A escolha das espécies e cepas das bactérias para compor o produto probiótico, deve levar em consideração a resistência das bactérias ao ambiente ácido do aparelho digestório (5,8).


Também deve ser avaliada a espécie da bactéria que será adicionada ao produto fermentado, pois, algumas espécies, mesmo em condições adequadas de refrigeração continuam a fermentar o produto como é o caso, por exemplo, da bactéria L. delbrueckii ssp. bulgaricus. A fermentação excessiva provocada por estas bactérias probióticas provoca o acúmulo de ácidos orgânicos, com conseqüente redução do pH e da viabilidade dos probióticos no produto. Este processo de redução do pH durante o armazenamento refrigerado resulta em processo chamado pós-acidificação, que as indústrias alimentícias tentam evitar para que os efeitos dos probióticos não sejam prejudicados até o momento do consumo (1).
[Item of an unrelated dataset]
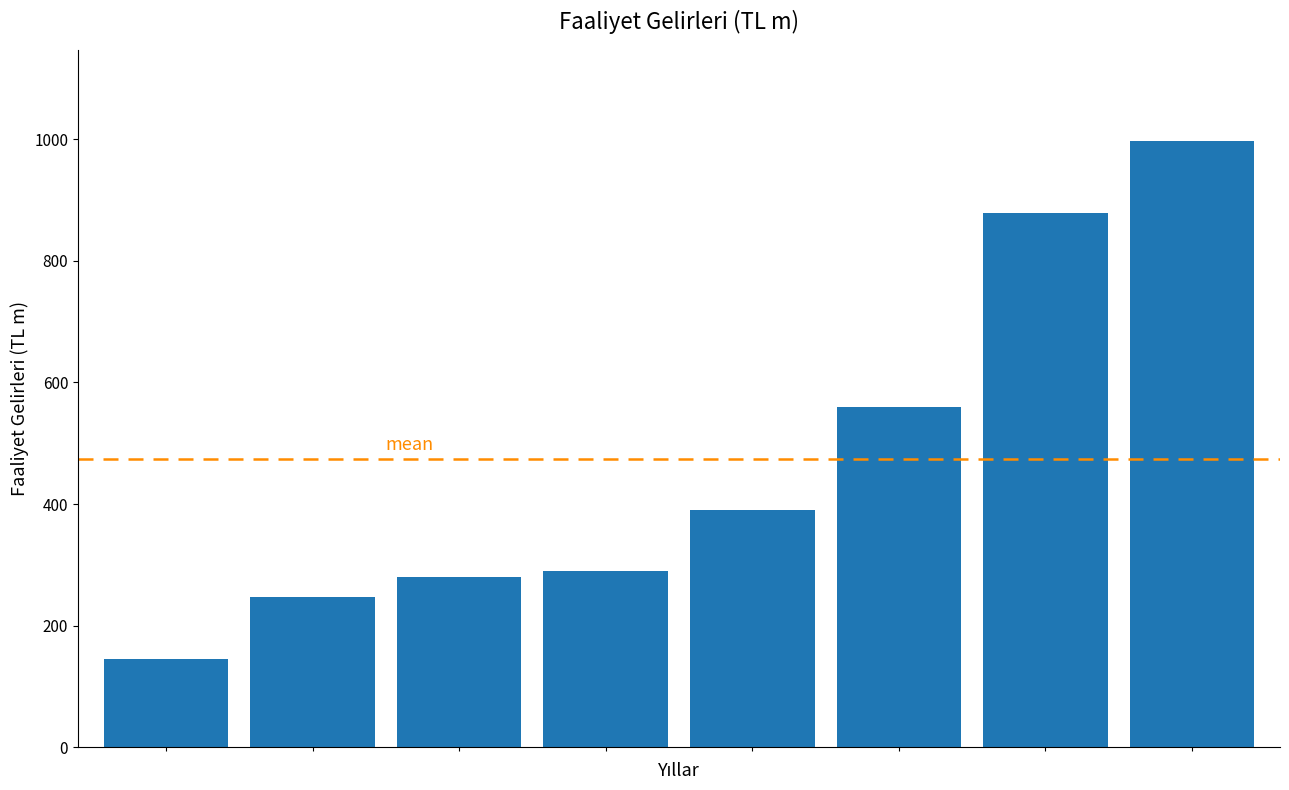

What is the sum of all values?

3786.7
Algumas práticas podem ser adotadas para reduzir a pós-acidificação como, manter o pH acima de 5, aplicar choque térmico no iogurte e usar cepas que apresentem atividade metabólica reduzida de pós-acidificação. Um exemplo destas cepas é a cultura probiótica composta por L. acidophilus e Bifidobacterium sp. juntamente com S. thermophilus sp. Além disso, a redução da temperatura de armazenamento (< 4ºC) e o aumento da capacidade de tamponamento do iogurte, obtidos pela adição de concentrado protéico de soro, também podem contribuir para reduzir a pós-acidificação do iogurte (9).
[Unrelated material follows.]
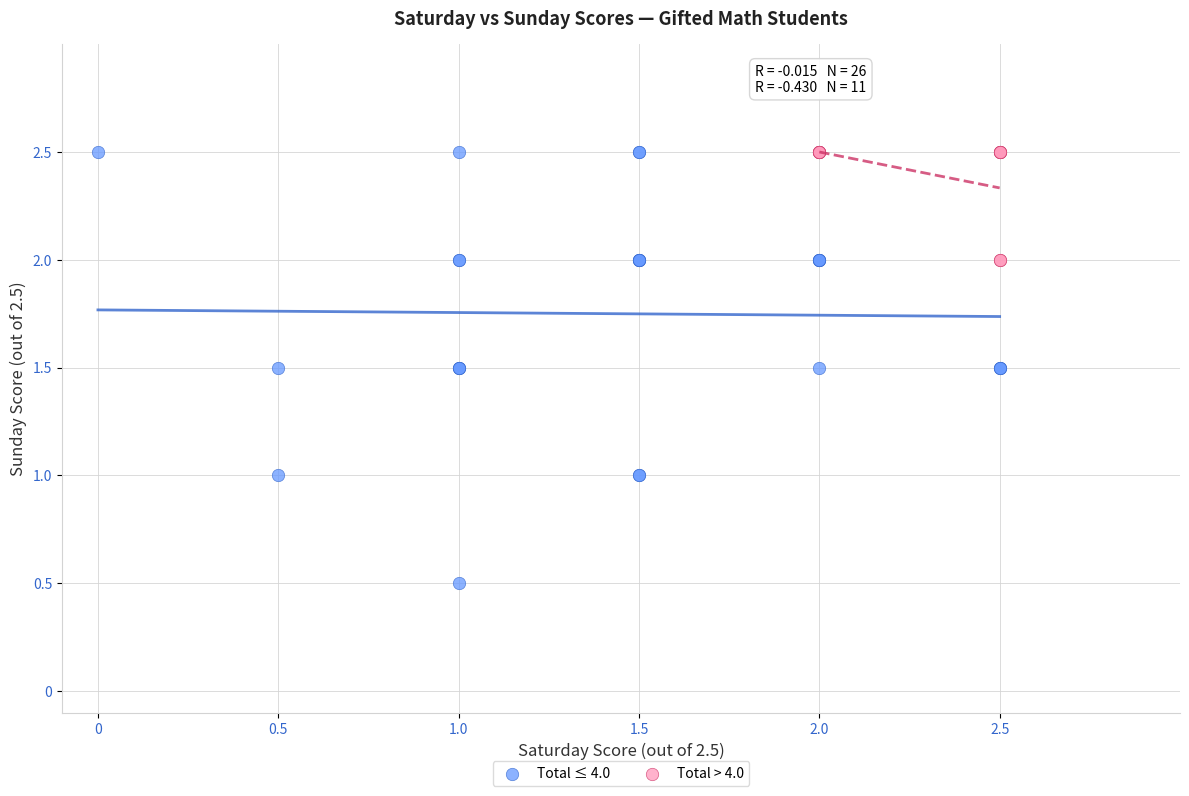

Which series has the largest Y range (max minus min)?

Total ≤ 4.0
É importante que o prazo de validade destes produtos lácteos fermentados garantam a manutenção da qualidade do produto, bem como a viabilidade do probiótico. Neste sentido, pesquisadores brasileiros observaram que o período de até 28 dias pode ser considerado ideal para a vida-de-prateleira de bebidas lácteas contendo probiótico (10).
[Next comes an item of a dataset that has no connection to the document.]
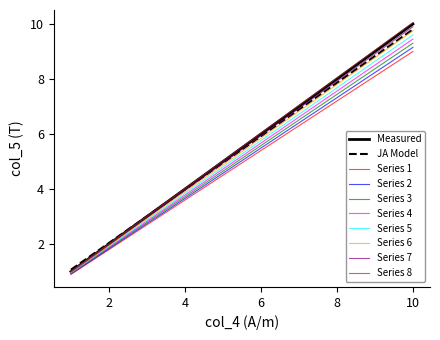

What is the greatest value displayed?

10.1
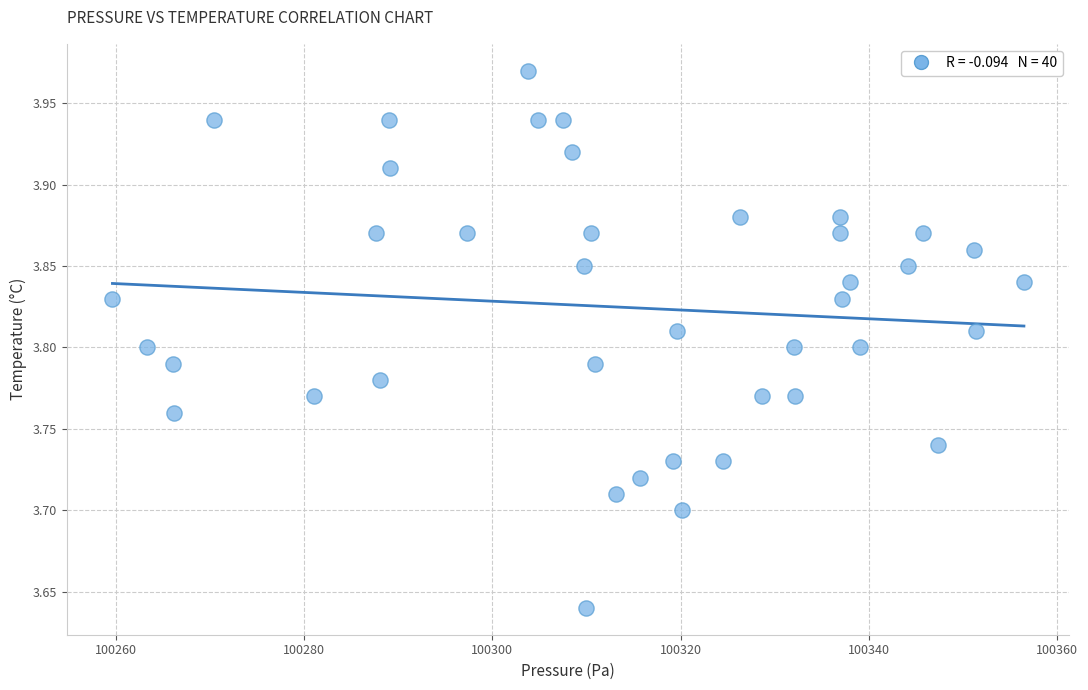

What is the range of X values (max minus min)?

96.8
Portanto, é extremamente importante compreender como as bactérias sobrevivem nos produtos probióticos, pois irá garantir a eficácia do mesmo com a ingestão de bactérias probióticas viáveis até o momento de consumo do produto.

Thiago Manzoni Jacintho
Docente da Universidade Nove de Julho - Diretoria da Saúde - Cursos de Farmácia e Bioquímica. Mestre em Ciências pela Faculdade de Medicina da Universidade de São Paulo. Biólogo pela Universidade de Mogi das Cruzes.


Referências:
1. Shah NP. Probiotic Bacteria: Selective Enumeration and Survival in Dairy Foods. J Dairy Sci. 2000;83:894–907.
2. Ministério da Saúde. Agência Nacional de Vigilância Sanitária. Alimentos com Alegações de Propriedades Funcionais e ou de Saúde, Novos Alimentos/Ingredientes, Substâncias Bioativas e Probióticos. Lista de alegações de propriedades funcionais aprovadas.
3. Saad SMI. Probióticos e prebióticos: o estado da arte. Rev Bras Cienc Farm. 2006;42(1):1-16.
4. Thamer KG, Penna ALB. Effect of whey, suggar and frutooligosacharides on the probiotic lactic acid bacteria population in fermented beverages. Rev Bras Cienc Farm. 2005;41(3):393-400.
5. Vinderola CG, Prosello W, Ghiberto TD, Reinheimer JA. Viability of probiotic (Bifidobacterium, Lactobacillus acidophilus and Lactobacillus casei) and nonprobiotic microflora in Argentinian Fresco cheese. J Dairy Sci. 2000;83(9):1905-11.
6. Zacarchenco PB, Massaguer-ROig S. Avaliação sensorial, microbiológica e de pós-acidificação durante a vida-de-prateleira de leites fermentados contendo Streptococcus thermophilus, Bifidobacterium longum e Lactobacillus acidophilus.
Ciênc Tecnol Aliment. 2004;24(4):386-393.
7. Beal C, Skokanova J, Latrille E, Martin N, Corrieu G. Combined Effects of Culture Conditions and Storage Time on Acidification and Viscosity of Stirred Yogurt. Journal of Dairy Science. 1999;82(4):673-81.
8. Mattila-Sandholm T, Myllärinen P, Crittenden R, Mogensen G, Fondén R, Saarela M. Technological challenges or future probiotic foods. International Dairy Journal. 2002;12(2):173-182.
9. Silva SV. Desenvolvimento de Iogurte Probiótico com Prebiótico. Dissertação de Mestrado. Universidade Federal de Santa Maria Centro de Ciências Rurais Programa de Pós-Graduação em Ciência e Tecnologia dos Alimentos. 2007. p 107.
10. Silvieri K, Oliveira MN. Avaliação da vida de prateleira de bebidas lácteas preparadas com “fat replacers” (Litesse e Dairy-Lo). Ciênc Tecnol Aliment. 2002;22(1):24-31.